I met his gaze and felt for the rift with my other hand. “I hope not.”

And then we were through.

 

It hurt more this time. Mainly because we fell into the hot spring on the way through. Chortling merrily (chortling is somewhere between chuckling and laughing), Zucchini swam in after us and fished us out before we boiled to death, completely ruining the saddle for flying that day. Later, we sat by the campfire roasting marshmallows, leaning against Zucchini (who was dozing with a massive hot spring fish safely in his stomach) and the saddle was laid out for hopeful overnight drying. The wizard, curled over himself, stared into the fire. I watched him to make sure he blinked every once in a while.

What happened to him?

Zucchini sounded subdued. “His sister just died,” I whispered.

I didn’t know wizards had sisters.

“Neither did he.”

You know what you should do? You should feed him. Food makes me feel better. That’s what I did when my sister died.

“You ate her?”

Of course not.  I don’t remember who ate her. I had a horse. It was delicious. But seriously, you should feed him.

“He’s a wizard.”

So? He can take it.

I took the stick out of the fire and examined the marshmallow. It was brown and crunchy on the outside, but not burned. A perfect marshmallow. I looked at the wizard.

“Wizard.”

No response. I thought for a second, rotating the stick, and then said it.

“Kevin.”

He jerked and looked at me. He blinked. “What?”

I wiggled the marshmallow at him. “Do you want a marshmallow?”

He stared at it as thought he had never seen it’s like in his life. “A marshmallow?”

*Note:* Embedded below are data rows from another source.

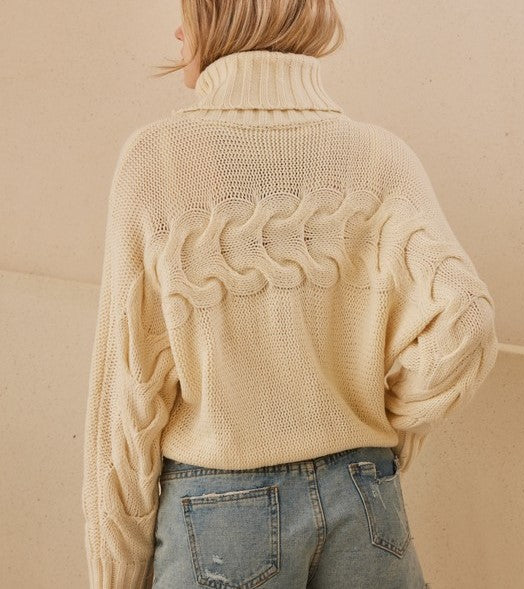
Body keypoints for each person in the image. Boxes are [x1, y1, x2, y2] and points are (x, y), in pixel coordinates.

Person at [81, 1, 499, 587]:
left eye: (189, 13)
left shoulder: (159, 159)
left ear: (224, 17)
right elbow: (468, 320)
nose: (179, 31)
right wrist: (383, 425)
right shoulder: (381, 158)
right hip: (365, 495)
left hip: (222, 516)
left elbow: (126, 394)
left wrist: (116, 573)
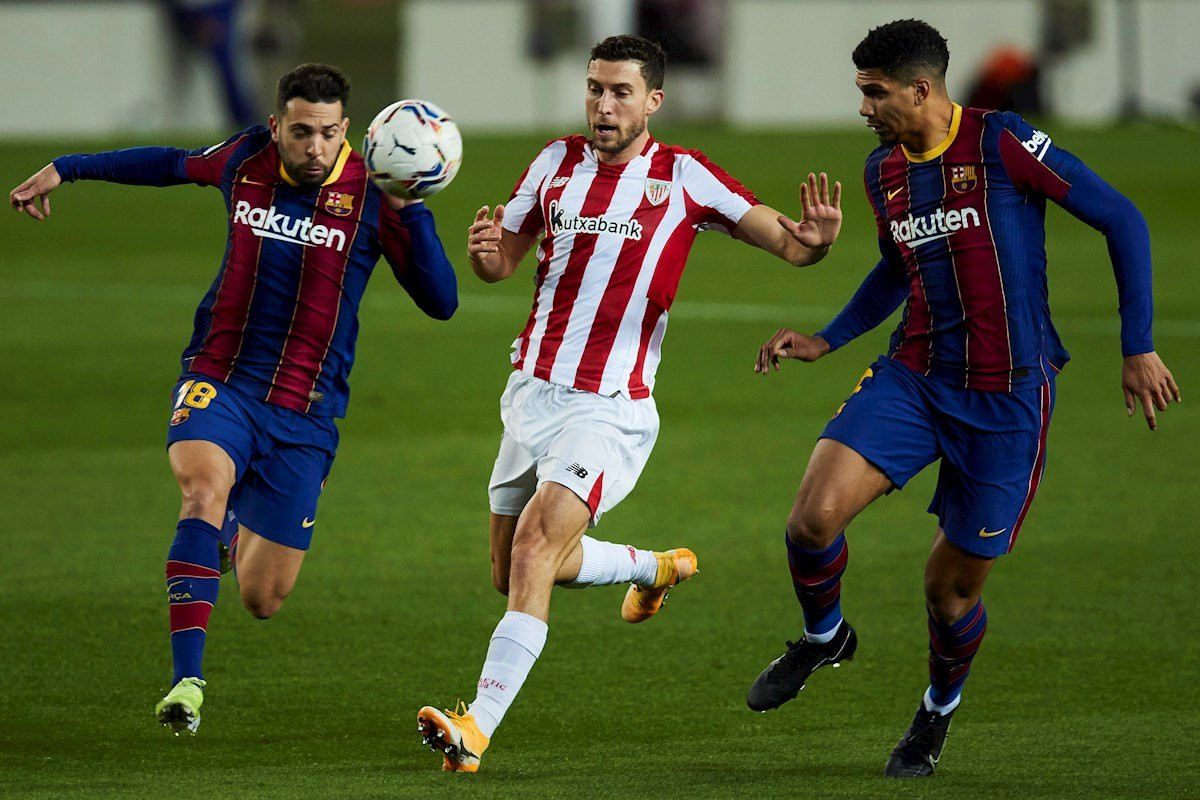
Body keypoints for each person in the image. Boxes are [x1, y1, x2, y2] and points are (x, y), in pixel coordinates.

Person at [746, 19, 1180, 778]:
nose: (864, 110)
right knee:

Pure sugar, every wizard should try one once in his life, Zucchini mumbled contentedly.

The wizard, Kevin, looked at me. “Did you mean what you said. Was it true?”

“It could be true.”

He stared at the marshmallow for a long moment. “I would like a marshmallow.”

I gave him that one and started another and Zucchini purred softly at my back. And the dragon, the wizard, and I sat down and had a bite to eat, and we were, for the second at least, content and still.